The first-person section features well-modelled enemies and an innovative weapons system
No hidden agendas here. EA present their latest skew on the overused formula of fast cars and big guns in a wasted world of the future.
Matt Pierce
Ever since Mel Gibson crammed himself into unforgivingly tight leather trews and went a bit nuts, the 'meeja' in all its forms has been awash with visions of post apocalyptic wastelands dominated by cars. An inherently flawed concept, bearing in mind the resistance of tyres to nuclear explosions, but that's not bothered Accolade.
Like the age-old Quarantine, and the still-notorious Carmageddon, Redline is a volatile mixture of skilled driving married with random, foot-based violence. Essentially then, it's Quake meets Carmageddon. But with car-mounted guns. The kind of combination that has the BBFC wailing and gnashing their teeth about the potentially inflammatory subject matter, and that does the sales figures no harm at all.
Unfortunately, (and despite the subject matter) Redline is very little to get excited about. As neither a dedicated driving game or a first-person shooter, it suffers from a lack of focus and ends up succeeding in neither camp.
As Interstate 82's perpetual tardiness is proving, it's no mean feat to create the perfect shooter/racer hybrid, and whereas with this, Accolade have managed to create an reasonably enjoyable, high-octane blaster, the overwhelming feeling is of superficiality; it's throwaway stuff. The cars (of which any of 10 can be used) all handle too similarly - that is to say they all feel like faster, sloppier versions of the on-foot section.
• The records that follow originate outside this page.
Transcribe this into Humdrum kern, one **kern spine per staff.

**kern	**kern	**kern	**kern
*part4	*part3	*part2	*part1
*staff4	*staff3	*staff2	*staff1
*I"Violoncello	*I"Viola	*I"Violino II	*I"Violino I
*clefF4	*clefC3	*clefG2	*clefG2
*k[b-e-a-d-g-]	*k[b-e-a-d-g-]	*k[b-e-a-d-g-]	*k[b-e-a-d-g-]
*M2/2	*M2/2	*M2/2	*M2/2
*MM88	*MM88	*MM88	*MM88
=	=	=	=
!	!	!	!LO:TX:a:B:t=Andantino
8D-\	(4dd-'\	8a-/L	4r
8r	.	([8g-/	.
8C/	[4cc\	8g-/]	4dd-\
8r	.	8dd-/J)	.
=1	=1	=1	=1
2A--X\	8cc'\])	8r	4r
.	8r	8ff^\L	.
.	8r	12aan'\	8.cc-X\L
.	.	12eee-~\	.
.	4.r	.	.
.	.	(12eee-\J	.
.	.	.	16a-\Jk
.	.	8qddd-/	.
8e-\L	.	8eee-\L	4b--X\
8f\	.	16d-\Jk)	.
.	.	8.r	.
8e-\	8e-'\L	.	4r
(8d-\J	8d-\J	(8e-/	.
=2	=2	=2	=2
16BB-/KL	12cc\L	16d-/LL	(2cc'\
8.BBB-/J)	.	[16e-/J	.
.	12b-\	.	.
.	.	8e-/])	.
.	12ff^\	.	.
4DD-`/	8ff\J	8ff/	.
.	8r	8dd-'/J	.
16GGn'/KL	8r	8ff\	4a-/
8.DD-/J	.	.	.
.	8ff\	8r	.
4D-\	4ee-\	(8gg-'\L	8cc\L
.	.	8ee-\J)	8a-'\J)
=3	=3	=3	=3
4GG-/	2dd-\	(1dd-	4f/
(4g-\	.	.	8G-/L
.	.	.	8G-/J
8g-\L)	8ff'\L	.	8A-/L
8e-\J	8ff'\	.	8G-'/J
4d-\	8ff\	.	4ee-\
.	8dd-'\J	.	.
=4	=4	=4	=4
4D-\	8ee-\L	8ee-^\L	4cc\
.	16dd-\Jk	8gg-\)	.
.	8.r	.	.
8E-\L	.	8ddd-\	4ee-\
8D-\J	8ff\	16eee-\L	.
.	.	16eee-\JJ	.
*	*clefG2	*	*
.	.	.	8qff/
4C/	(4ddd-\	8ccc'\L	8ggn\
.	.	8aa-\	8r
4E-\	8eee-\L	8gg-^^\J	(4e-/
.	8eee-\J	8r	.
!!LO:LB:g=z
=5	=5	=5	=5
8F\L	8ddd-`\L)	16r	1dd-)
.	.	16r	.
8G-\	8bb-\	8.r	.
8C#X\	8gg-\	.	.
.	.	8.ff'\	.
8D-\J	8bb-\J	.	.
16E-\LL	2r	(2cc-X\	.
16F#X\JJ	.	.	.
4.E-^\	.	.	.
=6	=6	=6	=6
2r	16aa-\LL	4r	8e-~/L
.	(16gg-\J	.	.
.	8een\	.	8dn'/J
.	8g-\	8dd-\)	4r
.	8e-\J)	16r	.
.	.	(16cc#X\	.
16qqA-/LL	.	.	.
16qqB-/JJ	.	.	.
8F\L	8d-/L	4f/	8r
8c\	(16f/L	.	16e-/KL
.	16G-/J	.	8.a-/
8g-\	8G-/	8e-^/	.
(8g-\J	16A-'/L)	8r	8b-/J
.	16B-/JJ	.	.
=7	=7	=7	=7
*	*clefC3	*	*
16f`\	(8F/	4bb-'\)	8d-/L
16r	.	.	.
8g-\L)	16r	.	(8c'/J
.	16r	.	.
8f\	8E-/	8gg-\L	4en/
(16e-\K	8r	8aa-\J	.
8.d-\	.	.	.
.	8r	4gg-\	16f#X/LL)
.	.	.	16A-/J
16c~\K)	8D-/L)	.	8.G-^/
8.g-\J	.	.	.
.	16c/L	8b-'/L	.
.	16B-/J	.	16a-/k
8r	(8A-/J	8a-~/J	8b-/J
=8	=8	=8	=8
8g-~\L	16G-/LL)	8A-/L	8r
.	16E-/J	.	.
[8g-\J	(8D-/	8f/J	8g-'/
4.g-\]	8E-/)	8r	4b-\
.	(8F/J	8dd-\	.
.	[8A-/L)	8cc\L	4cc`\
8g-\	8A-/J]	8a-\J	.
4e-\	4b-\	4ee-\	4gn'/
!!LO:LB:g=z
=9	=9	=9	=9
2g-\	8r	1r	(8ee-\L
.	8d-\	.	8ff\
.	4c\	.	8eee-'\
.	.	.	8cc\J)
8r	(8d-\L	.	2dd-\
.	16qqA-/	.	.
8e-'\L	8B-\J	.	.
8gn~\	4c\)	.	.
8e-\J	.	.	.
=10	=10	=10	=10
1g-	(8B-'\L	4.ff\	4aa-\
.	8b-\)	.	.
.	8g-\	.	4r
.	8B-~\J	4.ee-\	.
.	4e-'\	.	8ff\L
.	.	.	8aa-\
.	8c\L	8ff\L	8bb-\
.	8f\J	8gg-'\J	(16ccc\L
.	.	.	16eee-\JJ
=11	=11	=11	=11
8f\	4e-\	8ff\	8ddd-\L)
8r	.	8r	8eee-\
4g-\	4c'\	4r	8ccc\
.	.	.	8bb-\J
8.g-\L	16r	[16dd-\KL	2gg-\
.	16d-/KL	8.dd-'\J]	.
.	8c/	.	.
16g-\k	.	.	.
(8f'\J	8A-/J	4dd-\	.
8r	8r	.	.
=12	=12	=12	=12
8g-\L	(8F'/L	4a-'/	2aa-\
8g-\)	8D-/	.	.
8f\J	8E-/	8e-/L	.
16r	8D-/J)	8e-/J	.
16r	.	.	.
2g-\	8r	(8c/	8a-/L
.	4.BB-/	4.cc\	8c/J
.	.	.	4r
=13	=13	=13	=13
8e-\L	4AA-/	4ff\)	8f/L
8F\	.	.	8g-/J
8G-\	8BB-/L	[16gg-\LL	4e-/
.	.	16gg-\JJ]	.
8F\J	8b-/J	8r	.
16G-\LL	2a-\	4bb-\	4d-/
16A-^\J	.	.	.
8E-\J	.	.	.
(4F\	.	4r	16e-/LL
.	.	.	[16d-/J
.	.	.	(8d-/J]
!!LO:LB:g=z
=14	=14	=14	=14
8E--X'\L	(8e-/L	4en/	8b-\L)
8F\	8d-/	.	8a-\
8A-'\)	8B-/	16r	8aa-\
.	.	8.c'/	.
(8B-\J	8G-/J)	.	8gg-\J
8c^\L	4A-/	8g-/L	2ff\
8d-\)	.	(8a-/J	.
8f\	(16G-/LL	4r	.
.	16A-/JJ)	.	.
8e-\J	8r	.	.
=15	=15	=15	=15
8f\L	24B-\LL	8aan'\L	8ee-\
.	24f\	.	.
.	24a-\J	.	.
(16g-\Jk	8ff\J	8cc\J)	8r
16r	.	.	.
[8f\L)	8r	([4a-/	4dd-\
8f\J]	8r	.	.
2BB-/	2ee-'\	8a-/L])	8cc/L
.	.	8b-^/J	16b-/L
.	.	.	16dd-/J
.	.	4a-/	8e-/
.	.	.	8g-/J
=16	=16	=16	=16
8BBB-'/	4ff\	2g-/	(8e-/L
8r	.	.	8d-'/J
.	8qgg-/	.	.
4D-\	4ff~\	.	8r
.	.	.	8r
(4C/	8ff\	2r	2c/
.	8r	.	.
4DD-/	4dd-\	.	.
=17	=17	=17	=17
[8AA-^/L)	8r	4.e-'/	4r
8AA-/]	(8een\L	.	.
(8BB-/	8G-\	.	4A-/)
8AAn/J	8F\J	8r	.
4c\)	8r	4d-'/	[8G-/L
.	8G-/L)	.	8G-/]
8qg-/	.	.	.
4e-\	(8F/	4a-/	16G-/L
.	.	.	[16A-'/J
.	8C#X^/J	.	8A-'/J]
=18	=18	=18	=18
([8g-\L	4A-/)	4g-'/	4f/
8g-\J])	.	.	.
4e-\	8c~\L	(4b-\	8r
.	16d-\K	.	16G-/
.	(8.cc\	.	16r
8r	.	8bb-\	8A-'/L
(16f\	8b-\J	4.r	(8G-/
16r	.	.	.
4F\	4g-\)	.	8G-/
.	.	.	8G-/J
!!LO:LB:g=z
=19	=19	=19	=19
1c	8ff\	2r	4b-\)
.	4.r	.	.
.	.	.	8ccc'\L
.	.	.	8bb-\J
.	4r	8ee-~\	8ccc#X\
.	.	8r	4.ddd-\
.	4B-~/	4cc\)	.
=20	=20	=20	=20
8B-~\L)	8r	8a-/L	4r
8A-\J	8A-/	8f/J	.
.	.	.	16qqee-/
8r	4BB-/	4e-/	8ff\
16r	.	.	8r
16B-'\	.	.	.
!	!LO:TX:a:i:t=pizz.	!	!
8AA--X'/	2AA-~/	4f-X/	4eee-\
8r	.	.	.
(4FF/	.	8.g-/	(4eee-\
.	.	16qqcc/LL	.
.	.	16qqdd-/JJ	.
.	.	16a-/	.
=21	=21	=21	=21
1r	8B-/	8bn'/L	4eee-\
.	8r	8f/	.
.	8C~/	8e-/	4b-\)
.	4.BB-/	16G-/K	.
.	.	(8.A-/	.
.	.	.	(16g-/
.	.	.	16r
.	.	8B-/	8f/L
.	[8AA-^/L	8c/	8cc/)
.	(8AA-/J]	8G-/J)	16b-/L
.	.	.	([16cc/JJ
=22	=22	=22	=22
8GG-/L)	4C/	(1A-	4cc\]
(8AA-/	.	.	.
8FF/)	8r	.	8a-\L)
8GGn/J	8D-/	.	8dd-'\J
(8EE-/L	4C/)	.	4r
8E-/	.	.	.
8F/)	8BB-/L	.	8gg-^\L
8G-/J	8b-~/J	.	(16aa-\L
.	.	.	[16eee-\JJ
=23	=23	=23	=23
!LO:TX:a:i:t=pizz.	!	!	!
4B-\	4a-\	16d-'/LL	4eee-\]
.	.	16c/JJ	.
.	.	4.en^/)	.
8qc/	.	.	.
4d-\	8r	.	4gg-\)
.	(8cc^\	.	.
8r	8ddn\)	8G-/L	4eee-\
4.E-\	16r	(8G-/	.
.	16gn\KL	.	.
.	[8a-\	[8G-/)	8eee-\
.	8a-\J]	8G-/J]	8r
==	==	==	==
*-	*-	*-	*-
The environments, meanwhile, veer between garish, over-lit futuristic arenas and sprawling, low-detail courses littered with pointless ramps and debris. But if the vehicular aspect of the game is a poor-man's Carmageddon (and it is), the more traditional first-person sequences are Quake-like. More often than not the levels demand a gratuitous frenzy of automobile combat, (mowing down enemies across your bonnet, natch), before taking to foot and getting involved in the tortuous corridors and passages of the levels' interiors.